Well, the formal commitment was to provide "the appropriate capital and resources to support gross new lending to UK business...of £190bn", including £76bn for the important small business sector.
Which looks clear enough, except for one thing: the banks use different definitions of business lending; so those targets disguise very different behaviour by different banks.
So, for example, for four of the banks, lending to small and medium-sized enterprises or SMEs relates to lending facilities provided to businesses with turnover of up to £25m a year. However one bank defines SMEs as businesses with up to £15m of turnover.
More seriously perhaps, Royal Bank of Scotland - by far the biggest lender to small businesses - does not include undrawn overdraft facilities in its Merlin data. By contrast, the other banks include undrawn overdraft facilities in their Merlin numbers to a greater or lesser extent.
What that means is that most of the banks have the ability to hit their small business lending targets by increasing the borrowing limits of their existing reliable customers, whether or not those customers have demanded or want an increased overdraft.
And although raising borrowing limits might be useful to those customers, arguably it is not as useful for the economy as providing actual loans to companies wishing to expand, or diversify.
By the way, do let me know if you run a small business and you have been told out-of-the-blue that your overdraft limit has been increased, with no increase in charges.
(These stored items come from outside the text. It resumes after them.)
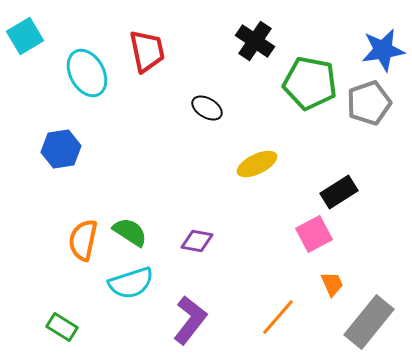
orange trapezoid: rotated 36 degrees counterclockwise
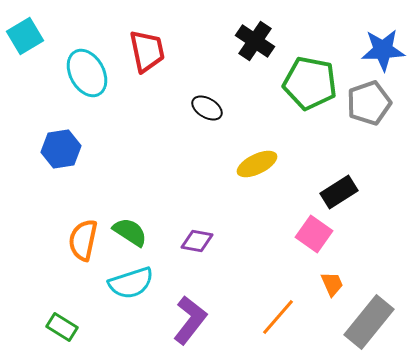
blue star: rotated 6 degrees clockwise
pink square: rotated 27 degrees counterclockwise
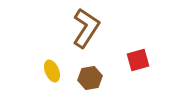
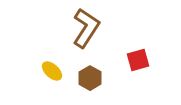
yellow ellipse: rotated 25 degrees counterclockwise
brown hexagon: rotated 20 degrees counterclockwise
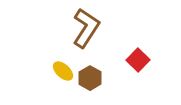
red square: rotated 30 degrees counterclockwise
yellow ellipse: moved 11 px right
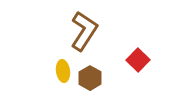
brown L-shape: moved 2 px left, 3 px down
yellow ellipse: rotated 40 degrees clockwise
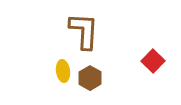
brown L-shape: rotated 30 degrees counterclockwise
red square: moved 15 px right, 1 px down
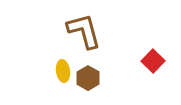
brown L-shape: rotated 18 degrees counterclockwise
brown hexagon: moved 2 px left
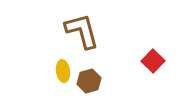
brown L-shape: moved 2 px left
brown hexagon: moved 1 px right, 3 px down; rotated 15 degrees clockwise
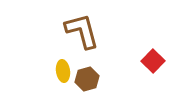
brown hexagon: moved 2 px left, 2 px up
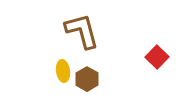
red square: moved 4 px right, 4 px up
brown hexagon: rotated 15 degrees counterclockwise
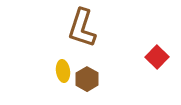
brown L-shape: moved 3 px up; rotated 147 degrees counterclockwise
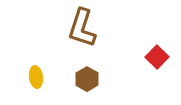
yellow ellipse: moved 27 px left, 6 px down
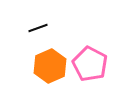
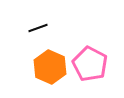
orange hexagon: moved 1 px down; rotated 12 degrees counterclockwise
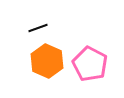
orange hexagon: moved 3 px left, 6 px up
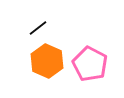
black line: rotated 18 degrees counterclockwise
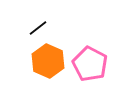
orange hexagon: moved 1 px right
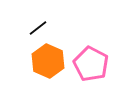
pink pentagon: moved 1 px right
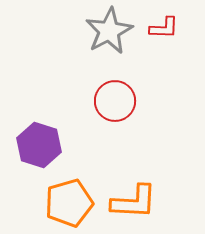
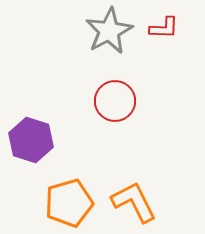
purple hexagon: moved 8 px left, 5 px up
orange L-shape: rotated 120 degrees counterclockwise
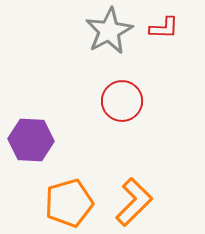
red circle: moved 7 px right
purple hexagon: rotated 15 degrees counterclockwise
orange L-shape: rotated 72 degrees clockwise
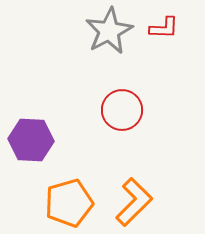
red circle: moved 9 px down
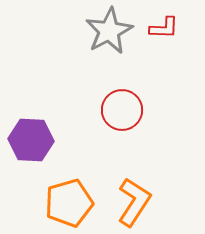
orange L-shape: rotated 12 degrees counterclockwise
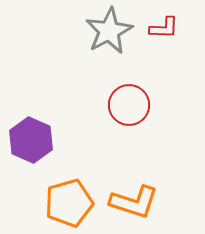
red circle: moved 7 px right, 5 px up
purple hexagon: rotated 21 degrees clockwise
orange L-shape: rotated 75 degrees clockwise
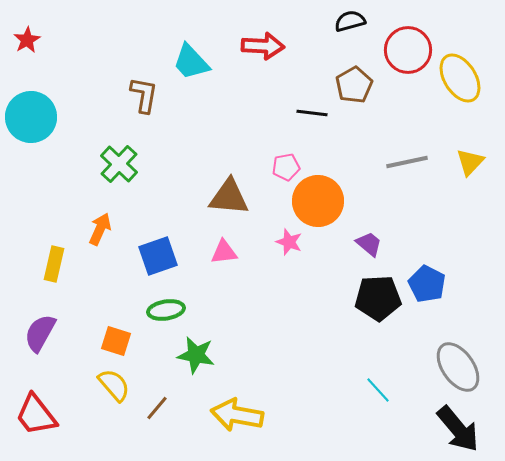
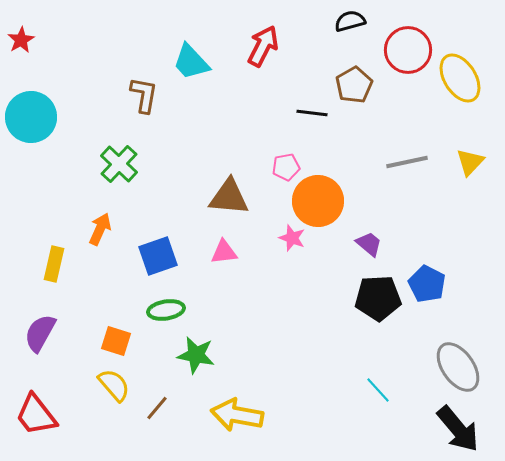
red star: moved 6 px left
red arrow: rotated 66 degrees counterclockwise
pink star: moved 3 px right, 4 px up
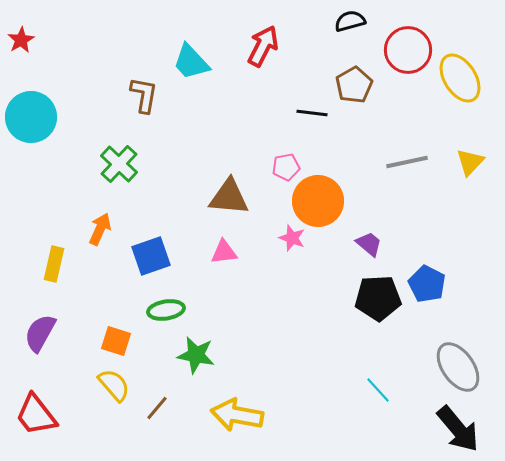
blue square: moved 7 px left
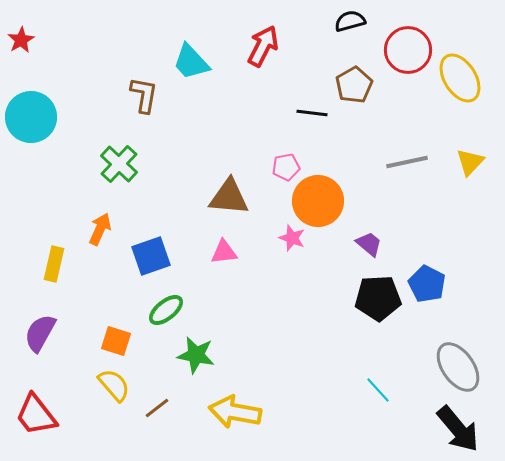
green ellipse: rotated 30 degrees counterclockwise
brown line: rotated 12 degrees clockwise
yellow arrow: moved 2 px left, 3 px up
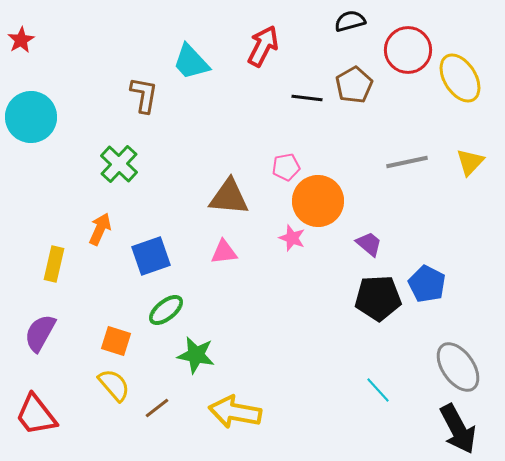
black line: moved 5 px left, 15 px up
black arrow: rotated 12 degrees clockwise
As you can see, there is scope for the banks to hit the targets without fulfilling the spirit of the Merlin agreement, which was to provide credit to where it is needed most.
Of course, I am not saying that the banks would behave in that way. But it is worth saying that if the banks hit their lending targets for the second quarter of the year - and I am told they are very likely to hit those targets - the significance of that achievement will be hard to gauge.
Don't take my word for it. The Bank of England describes the Merlin numbers like this: "these data are not collected under the Bank of England's statistical code of practice and definitions of data vary across banks".
Or to put it another way, the way the Merlin data are compiled is a bit like allowing football clubs to each have a different method for deciding how many league points they get from matches.